4. Try to stick with your personal experiences, ideas, and interpretations. This is not the place to question another’s personal righteousness, to call people to repentance, or to disrespectfully refute people’s personal religious beliefs.
5. No sockpuppetry. You may not post a variety of comments under different monikers.

Note: Comments that include hyperlinks will be held in the moderation queue for approval (to filter out obvious spam).  Comments with email addresses may also be held in the moderation queue.

10 Responses

  1. Kiri Close says:

    oops! I’ll try not to cuss so much anymore. my bad!

  2. Kiri Close says:

    however, you can now say b—ch & a– on TV these days.

  3. Beverly Hoppe says:

    I was just sustained as CTR 7/8 teacher last week and we’re practicing for the program on 8 Nov. I enjoyed the comments on this website. I’m a retired, never married woman. I grew up as an only child where my dad wasn’t LDS and my mom was inactive, in San Francisco. Fortunately, most kids in my Primary and MIA classes didn’t have the temple marriage family either so I didn’t feel that “out of it.” But in my current ward in an SLC suburb, there are inactive parents, part-member families, etc. I think it is important to get the point across that we can love and respect our parents who may not be living according to church principles. I do NOT have any ideas on how you would handle a situation where the parents are abusive. As several others have said, we do need to be sensitive and teach with the Spirit and ask the Lord to make us sensitive to the needs of the precious children in our charge as Primary workers. That probably sounds “pollyanna”-ish but I think it’s the best we can do.

  4. lorie says:

    So… just wondering if anyone has a story about the value of work or the value of learning that they would like to share thanks!

  5. Debra says:


    I recently posted a comment responding th the topic Polygamy or Priesthood, by a guest poster. I haven’t seen it appear, and a note appears that my “comment is awaiting moderation”.

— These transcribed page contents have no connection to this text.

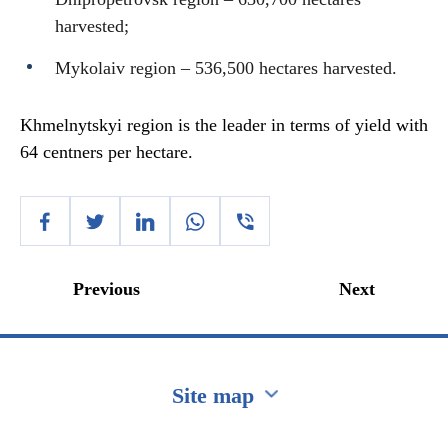
harvested;
Mykolaiv region – 536,500 hectares harvested.
Khmelnytskyi region is the leader in terms of yield with
64 centners per hectare.
Previous
Next
Site map
Перейти на сайт Ukraine.ua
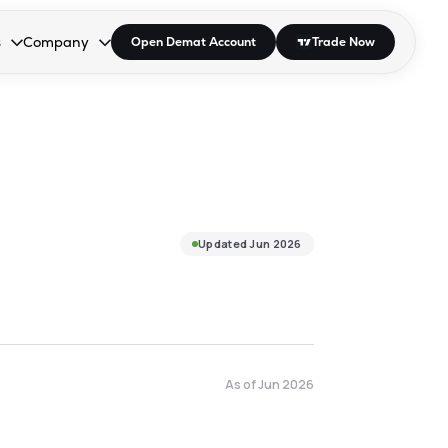
s
Company
Open Demat Account
Trade Now
down.
to open the dropdown.
r Space to open the dropdown.
s Enter or Space to open the dropdown.
Collapsed. Press Enter or Space to open the dropdown.
AP/DRA
About Us
 Influencer
Press
Updated
Jun 2026
As of
Jun 2026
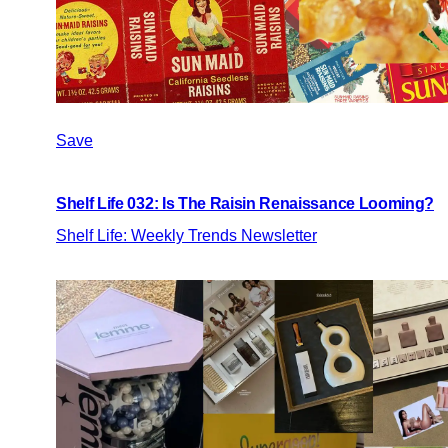
Save
Shelf Life 032: Is The Raisin Renaissance Looming?
Shelf Life: Weekly Trends Newsletter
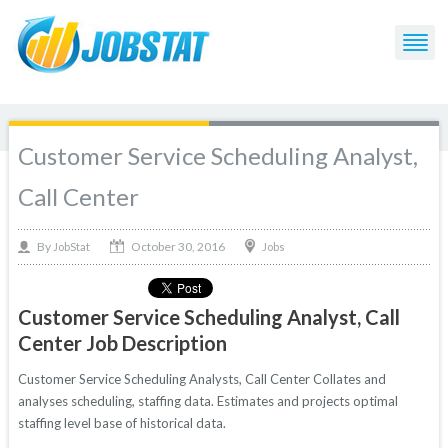
Customer Service Scheduling Analyst,
Call Center
October 30, 2016
By
Jobs
JobStat
Customer Service Scheduling Analyst, Call
Center Job Description
Customer Service Scheduling Analysts, Call Center Collates and
analyses scheduling, staffing data. Estimates and projects optimal
staffing level base of historical data.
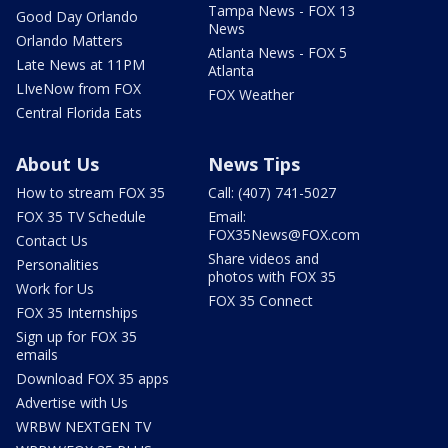
Tampa News - FOX 13
Good Day Orlando
News
Orlando Matters
Atlanta News - FOX 5
Late News at 11PM
Atlanta
LIveNow from FOX
FOX Weather
Central Florida Eats
About Us
News Tips
How to stream FOX 35
Call: (407) 741-5027
FOX 35 TV Schedule
Email:
FOX35News@FOX.com
Contact Us
Share videos and
Personalities
photos with FOX 35
Work for Us
FOX 35 Connect
FOX 35 Internships
Sign up for FOX 35
emails
Download FOX 35 apps
Advertise with Us
WRBW NEXTGEN TV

    I am interested to know why it is being reviewed. Is something in my comment controversial, or have some other reason to not be posted?

    Can one of the moderators please contact me at familylife at mstar dot net and let me know?


  6. mraynes says:

    Sorry, Debra. I’m not quite sure why it got caught. It’s out of moderation now.

  7. Ila Mueller says:

    Thank you for your great ideas with The Creation lesson. I have used this website once before in preparation of my Relief Society lesson and found some wonderful insite and ideas.

  8. Kaye Packer says:

    I found this interesting.. maybe you will too? Is it too harsh?? or ok ??

  9. Marie Sprong says:

    I was baptized October 2012 and called to be a Relief Society Teacher several months before my endowment November 2013. I am loving but also struggling with this calling in that I can lecture and talk (nearly 50 years instructing in and around military) but have little or no experience as a facilitator. Life is further complicated by the fact that I too have been a feminist since before most of the faces I see on this site were born. And, few if any of the women in our RS are feminist. The majority of the women in our RS are life long LDS and very well studied LDS persons who certainly know doctine better than I do. I want to teach. I am not certain as to how I can reach them. My tasking is that of 4th Sunday…the topic is taken from conferences past. My topic for the end of this month is: TFOT “Teaching with the Power and Authority of God,” by D. McConkie. There is no built in question and answer section as in Teachings of Presidents of the Church. I pray and reserch; but this time I am a little stuck. I am hoping someone here may be able to give me some guidance. By the way, love the site. I thought I was the only feminist in LDS and didn’t dare share most of my thoughts about feminism. I do tend to work them into some of my talks in RS and in Sacrament Meetings; but, I am in a very strong traditional LDS area and some of my questions and ideas raise eyebrows. I wasn’t born in the church, I chose the church.

    • Tara Larsen says:

      This is one of my favorite comments I’ve ever read. It’s hard to feel like you’re the only feminist. I lived in a place like you’re describing for a long, long time. I know live in Seattle were feminist-Latter-Day-saints are the norm! I’m so glad you’re teaching because it’s clear we all need to hear it!